Extracted page text data:

BEGIN

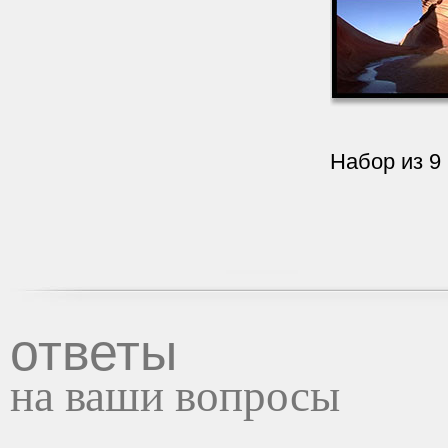
Набор из 9
ответы
на ваши вопросы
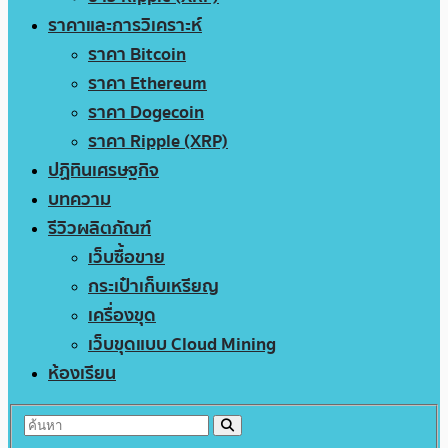
ราคาและการวิเคราะห์
ราคา Bitcoin
ราคา Ethereum
ราคา Dogecoin
ราคา Ripple (XRP)
ปฏิทินเศรษฐกิจ
บทความ
รีวิวผลิตภัณฑ์
เว็บซื้อขาย
กระเป๋าเก็บเหรียญ
เครื่องขุด
เว็บขุดแบบ Cloud Mining
ห้องเรียน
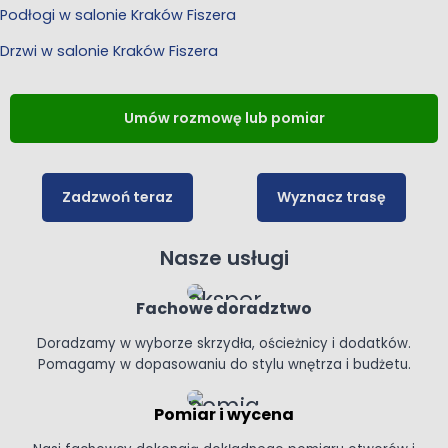
Podłogi w salonie Kraków Fiszera
Drzwi w salonie Kraków Fiszera
Umów rozmowę lub pomiar
Zadzwoń teraz
Wyznacz trasę
Nasze usługi
Fachowe doradztwo
Doradzamy w wyborze skrzydła, ościeżnicy i dodatków.
Pomagamy w dopasowaniu do stylu wnętrza i budżetu.
Pomiar i wycena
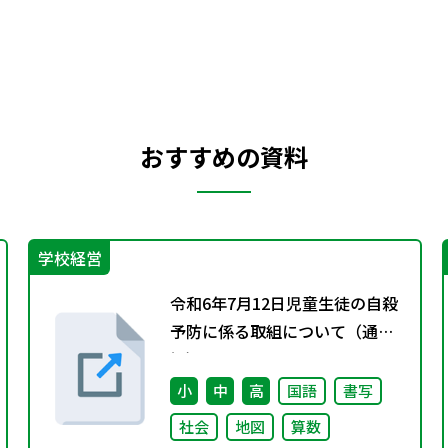
おすすめの資料
学校経営
令和6年7月12日児童生徒の自殺
予防に係る取組について（通
知）
小
中
高
国語
書写
社会
地図
算数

END

◆ Exercise instructions ◆
Give the records again exactly, minus the pictures.

◆ Exercise solution ◆
Набор из 9
ответы
на ваши вопросы
ราคาและการวิเคราะห์
ราคา Bitcoin
ราคา Ethereum
ราคา Dogecoin
ราคา Ripple (XRP)
ปฏิทินเศรษฐกิจ
บทความ
รีวิวผลิตภัณฑ์
เว็บซื้อขาย
กระเป๋าเก็บเหรียญ
เครื่องขุด
เว็บขุดแบบ Cloud Mining
ห้องเรียน
Podłogi w salonie Kraków Fiszera
Drzwi w salonie Kraków Fiszera
Umów rozmowę lub pomiar
Zadzwoń teraz
Wyznacz trasę
Nasze usługi
Fachowe doradztwo
Doradzamy w wyborze skrzydła, ościeżnicy i dodatków.
Pomagamy w dopasowaniu do stylu wnętrza i budżetu.
Pomiar i wycena
おすすめの資料
学校経営
令和6年7月12日児童生徒の自殺
予防に係る取組について（通
知）
小
中
高
国語
書写
社会
地図
算数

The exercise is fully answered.